I don’t know how he could return to his life now—not with his photograph on the front page of his newspaper and article about the gun and suicide. I don’t know if he is parked in a car somewhere, slumped over. I don’t know if he is on his way to CA, or if he is already here.
I guess I have mixed feelings about going n/c with someone who is dependent, has a history of violence, is easily frustrated–even if they live across the country. I did email him back in June that our “friendship” was too stressful for both of us and it would be best to just throw in the towel. He seemed ok with that, I heard nothing from him for a few weeks or so, then he started in again as if I had never written that email. So it wasn’t just an abrupt n/c from me, although from his point of view I guess it was, even with an email saying let’s just call it a day and I wish you the best.
My dad (retired cop) and my cousin (retired cop) both think I should leave my house. The FL cops think he’s around there, on foot. My local cops just say be careful, don’t open the door.
This is all very surreal and frightening on many levels. I can’t see him killing himself, at least not without an audience. But maybe I am in denial, and he really is gone.

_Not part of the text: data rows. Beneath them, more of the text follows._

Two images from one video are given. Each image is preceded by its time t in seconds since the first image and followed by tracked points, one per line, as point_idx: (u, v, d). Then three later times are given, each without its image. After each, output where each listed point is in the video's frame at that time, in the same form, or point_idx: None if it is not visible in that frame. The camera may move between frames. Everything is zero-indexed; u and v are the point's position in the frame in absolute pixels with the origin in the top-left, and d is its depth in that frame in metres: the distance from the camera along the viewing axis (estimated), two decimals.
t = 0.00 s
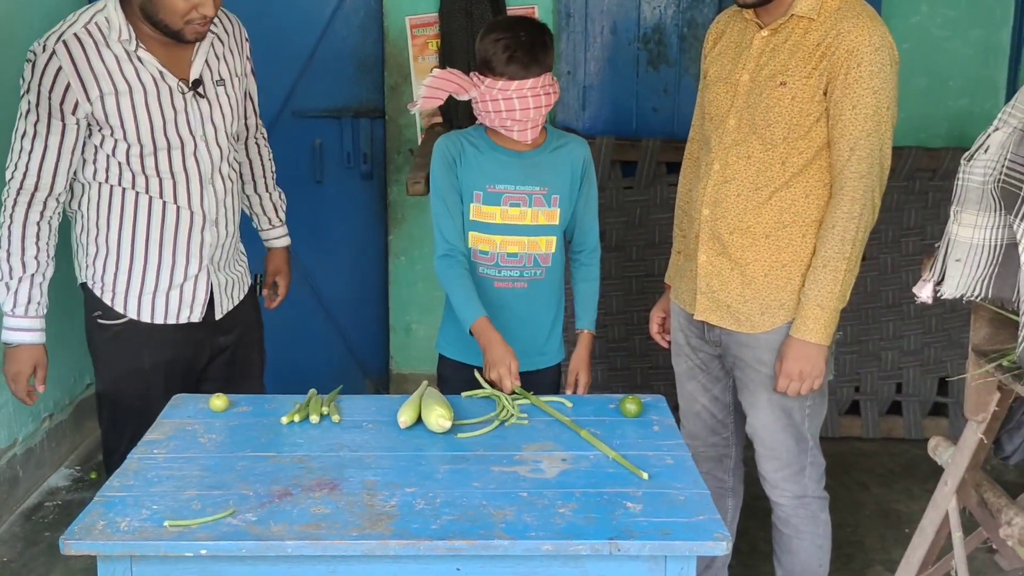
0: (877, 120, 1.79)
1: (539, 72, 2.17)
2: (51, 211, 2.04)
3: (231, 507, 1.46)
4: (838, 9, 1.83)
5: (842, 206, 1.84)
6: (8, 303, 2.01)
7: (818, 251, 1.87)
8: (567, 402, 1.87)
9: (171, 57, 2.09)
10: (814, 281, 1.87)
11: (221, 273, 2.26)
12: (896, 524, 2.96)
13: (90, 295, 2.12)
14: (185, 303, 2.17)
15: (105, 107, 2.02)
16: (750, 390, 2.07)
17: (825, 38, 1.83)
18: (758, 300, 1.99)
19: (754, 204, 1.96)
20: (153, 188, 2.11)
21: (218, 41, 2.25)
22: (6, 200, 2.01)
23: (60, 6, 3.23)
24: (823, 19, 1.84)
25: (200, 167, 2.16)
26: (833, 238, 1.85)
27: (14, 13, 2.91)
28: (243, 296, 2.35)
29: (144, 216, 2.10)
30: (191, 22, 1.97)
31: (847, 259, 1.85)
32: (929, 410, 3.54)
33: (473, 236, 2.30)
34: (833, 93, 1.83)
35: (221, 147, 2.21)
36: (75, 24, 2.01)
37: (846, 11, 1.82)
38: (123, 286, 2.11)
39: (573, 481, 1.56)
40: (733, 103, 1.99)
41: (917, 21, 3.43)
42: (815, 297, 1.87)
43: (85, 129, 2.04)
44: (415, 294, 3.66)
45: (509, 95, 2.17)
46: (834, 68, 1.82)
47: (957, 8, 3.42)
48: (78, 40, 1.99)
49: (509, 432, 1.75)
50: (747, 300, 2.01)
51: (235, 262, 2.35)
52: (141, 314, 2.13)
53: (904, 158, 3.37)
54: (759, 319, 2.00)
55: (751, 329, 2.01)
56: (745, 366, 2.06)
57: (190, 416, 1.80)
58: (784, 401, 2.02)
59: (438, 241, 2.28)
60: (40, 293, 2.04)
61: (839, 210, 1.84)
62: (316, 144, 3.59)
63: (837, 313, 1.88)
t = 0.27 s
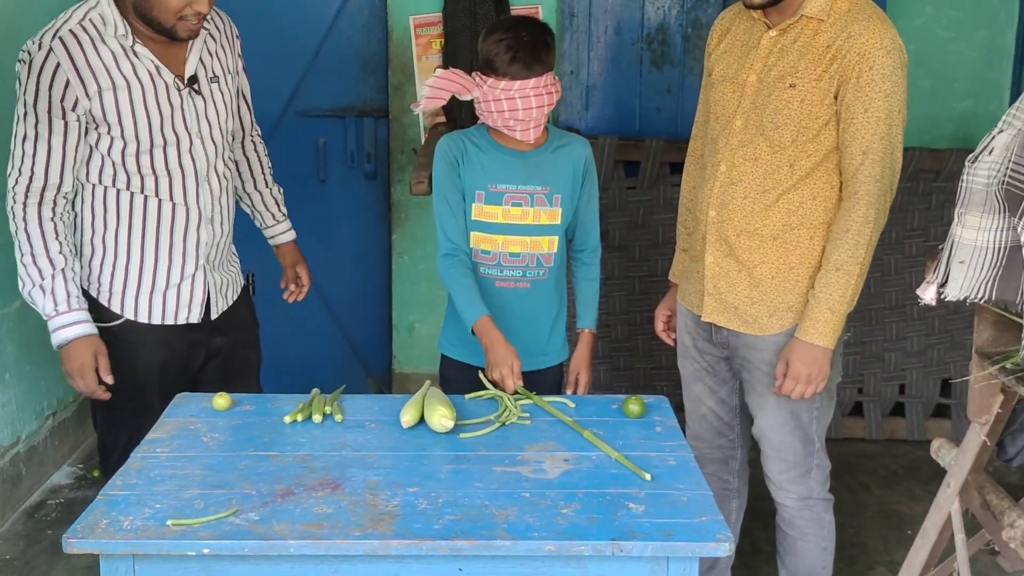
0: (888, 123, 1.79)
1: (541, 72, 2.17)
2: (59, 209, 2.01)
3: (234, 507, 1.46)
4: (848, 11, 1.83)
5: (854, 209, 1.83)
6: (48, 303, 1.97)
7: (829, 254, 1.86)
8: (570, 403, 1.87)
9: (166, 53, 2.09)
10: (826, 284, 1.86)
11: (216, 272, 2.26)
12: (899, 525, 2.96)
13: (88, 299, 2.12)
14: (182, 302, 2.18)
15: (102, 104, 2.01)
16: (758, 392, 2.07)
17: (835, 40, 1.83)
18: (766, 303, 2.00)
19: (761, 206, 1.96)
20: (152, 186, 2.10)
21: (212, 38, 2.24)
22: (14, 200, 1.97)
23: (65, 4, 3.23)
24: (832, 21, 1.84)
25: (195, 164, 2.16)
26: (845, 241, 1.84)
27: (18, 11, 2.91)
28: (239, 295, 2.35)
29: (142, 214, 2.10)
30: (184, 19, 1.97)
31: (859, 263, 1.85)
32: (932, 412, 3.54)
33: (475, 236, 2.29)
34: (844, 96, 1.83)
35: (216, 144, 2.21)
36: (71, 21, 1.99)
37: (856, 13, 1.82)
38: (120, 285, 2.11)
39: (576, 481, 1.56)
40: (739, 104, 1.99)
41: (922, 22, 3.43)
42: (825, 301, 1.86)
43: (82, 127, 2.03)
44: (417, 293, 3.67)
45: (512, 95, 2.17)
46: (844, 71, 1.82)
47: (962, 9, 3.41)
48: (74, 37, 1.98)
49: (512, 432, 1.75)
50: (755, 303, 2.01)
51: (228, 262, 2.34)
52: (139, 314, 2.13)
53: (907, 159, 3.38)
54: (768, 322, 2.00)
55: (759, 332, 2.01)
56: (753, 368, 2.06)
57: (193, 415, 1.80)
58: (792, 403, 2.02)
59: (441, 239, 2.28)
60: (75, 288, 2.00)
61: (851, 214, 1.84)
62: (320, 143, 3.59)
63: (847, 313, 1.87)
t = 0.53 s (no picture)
0: (914, 128, 1.79)
1: (541, 74, 2.18)
2: (61, 222, 1.96)
3: (235, 507, 1.46)
4: (866, 15, 1.84)
5: (886, 213, 1.84)
6: (64, 319, 1.92)
7: (858, 259, 1.87)
8: (571, 403, 1.88)
9: (151, 64, 2.06)
10: (855, 289, 1.86)
11: (202, 280, 2.23)
12: (900, 527, 2.96)
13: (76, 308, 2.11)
14: (167, 313, 2.15)
15: (87, 114, 1.98)
16: (769, 397, 2.07)
17: (854, 44, 1.83)
18: (782, 308, 1.99)
19: (777, 210, 1.96)
20: (137, 197, 2.08)
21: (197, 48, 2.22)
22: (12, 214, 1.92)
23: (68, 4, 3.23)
24: (850, 24, 1.84)
25: (181, 174, 2.13)
26: (875, 246, 1.85)
27: (21, 10, 2.91)
28: (231, 301, 2.32)
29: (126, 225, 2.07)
30: (183, 27, 1.95)
31: (892, 267, 1.85)
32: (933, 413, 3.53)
33: (474, 236, 2.30)
34: (866, 100, 1.83)
35: (201, 154, 2.19)
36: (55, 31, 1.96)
37: (875, 17, 1.83)
38: (104, 296, 2.09)
39: (576, 481, 1.56)
40: (752, 107, 1.98)
41: (924, 24, 3.43)
42: (856, 305, 1.86)
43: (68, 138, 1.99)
44: (419, 293, 3.67)
45: (511, 97, 2.17)
46: (865, 75, 1.82)
47: (965, 10, 3.41)
48: (60, 46, 1.94)
49: (512, 433, 1.76)
50: (771, 309, 2.01)
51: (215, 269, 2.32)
52: (122, 324, 2.12)
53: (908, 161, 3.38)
54: (787, 328, 2.00)
55: (775, 338, 2.01)
56: (766, 374, 2.07)
57: (195, 415, 1.80)
58: (805, 409, 2.02)
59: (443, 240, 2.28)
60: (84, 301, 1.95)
61: (882, 218, 1.84)
62: (322, 143, 3.60)
63: (873, 316, 1.88)
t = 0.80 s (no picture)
0: (928, 133, 1.80)
1: (540, 75, 2.18)
2: (43, 223, 1.95)
3: (235, 505, 1.47)
4: (874, 20, 1.83)
5: (902, 219, 1.85)
6: (20, 322, 1.88)
7: (874, 264, 1.88)
8: (572, 403, 1.88)
9: (155, 68, 2.07)
10: (868, 293, 1.88)
11: (200, 284, 2.23)
12: (900, 527, 2.96)
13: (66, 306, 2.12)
14: (160, 316, 2.15)
15: (86, 116, 1.99)
16: (776, 402, 2.06)
17: (863, 50, 1.83)
18: (795, 317, 2.00)
19: (788, 218, 1.96)
20: (134, 199, 2.08)
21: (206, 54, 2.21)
22: None
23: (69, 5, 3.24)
24: (858, 29, 1.84)
25: (180, 178, 2.13)
26: (891, 252, 1.86)
27: (22, 10, 2.92)
28: (232, 305, 2.31)
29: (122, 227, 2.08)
30: (186, 28, 1.95)
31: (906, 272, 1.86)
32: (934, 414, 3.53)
33: (473, 236, 2.30)
34: (876, 107, 1.83)
35: (202, 159, 2.18)
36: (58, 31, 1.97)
37: (883, 22, 1.83)
38: (97, 298, 2.09)
39: (577, 482, 1.56)
40: (758, 114, 1.97)
41: (925, 24, 3.43)
42: (868, 309, 1.87)
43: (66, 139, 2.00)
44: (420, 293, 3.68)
45: (511, 97, 2.18)
46: (876, 81, 1.82)
47: (966, 11, 3.41)
48: (61, 47, 1.95)
49: (511, 433, 1.76)
50: (784, 320, 2.00)
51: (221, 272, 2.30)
52: (116, 326, 2.11)
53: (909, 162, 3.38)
54: (799, 337, 2.00)
55: (787, 348, 2.01)
56: (775, 380, 2.06)
57: (195, 414, 1.81)
58: (814, 415, 2.02)
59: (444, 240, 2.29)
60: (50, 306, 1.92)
61: (899, 223, 1.85)
62: (323, 143, 3.60)
63: (887, 322, 1.88)
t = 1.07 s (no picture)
0: (886, 134, 1.81)
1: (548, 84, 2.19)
2: (58, 224, 2.00)
3: (235, 507, 1.46)
4: (836, 24, 1.85)
5: (856, 220, 1.84)
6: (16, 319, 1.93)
7: (827, 266, 1.85)
8: (572, 404, 1.88)
9: (189, 84, 2.07)
10: (822, 295, 1.85)
11: (220, 302, 2.18)
12: (901, 529, 2.96)
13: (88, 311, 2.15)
14: (167, 329, 2.13)
15: (111, 124, 2.02)
16: (757, 414, 2.05)
17: (826, 54, 1.84)
18: (772, 328, 1.99)
19: (760, 226, 1.95)
20: (150, 211, 2.08)
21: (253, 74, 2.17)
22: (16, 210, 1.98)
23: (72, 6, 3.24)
24: (821, 33, 1.85)
25: (200, 195, 2.11)
26: (846, 254, 1.83)
27: (26, 11, 2.92)
28: (258, 323, 2.25)
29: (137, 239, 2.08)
30: (228, 48, 1.95)
31: (861, 275, 1.84)
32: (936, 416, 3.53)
33: (475, 236, 2.30)
34: (840, 110, 1.84)
35: (229, 179, 2.16)
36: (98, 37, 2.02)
37: (845, 25, 1.84)
38: (111, 305, 2.11)
39: (577, 483, 1.56)
40: (727, 125, 1.96)
41: (926, 25, 3.43)
42: (821, 312, 1.83)
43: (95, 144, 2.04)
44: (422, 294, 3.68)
45: (518, 106, 2.18)
46: (840, 84, 1.83)
47: (968, 13, 3.41)
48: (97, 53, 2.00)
49: (513, 434, 1.76)
50: (762, 331, 2.00)
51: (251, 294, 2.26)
52: (121, 334, 2.11)
53: (912, 163, 3.37)
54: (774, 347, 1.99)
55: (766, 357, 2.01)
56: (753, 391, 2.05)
57: (196, 416, 1.81)
58: (797, 423, 2.02)
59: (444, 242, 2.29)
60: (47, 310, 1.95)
61: (853, 224, 1.84)
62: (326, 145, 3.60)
63: (839, 325, 1.85)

But most people who are going to commit suicide would do it at home, not on the road. (he lives alone, so no worries about someone he cares about finding him)
I feel horrible and guilty and think daily phone call to prevent this from happening is far more humane than me doing a survivor version of discard—me going n/c is the same as him doing the discard thing (which he’s done off and on over the years—and it does hurt when you care about someone—now, whether he ever cared about me is highly debatable).
Any ideas, anyone???
CAmom,
How stressful for you! If I were you, I think that I would try and do what your father and cousin recommend, getting to a safer place. Hopefully, the ex won’t come your way, but he sounds terribly unstable. I’ll be praying for you.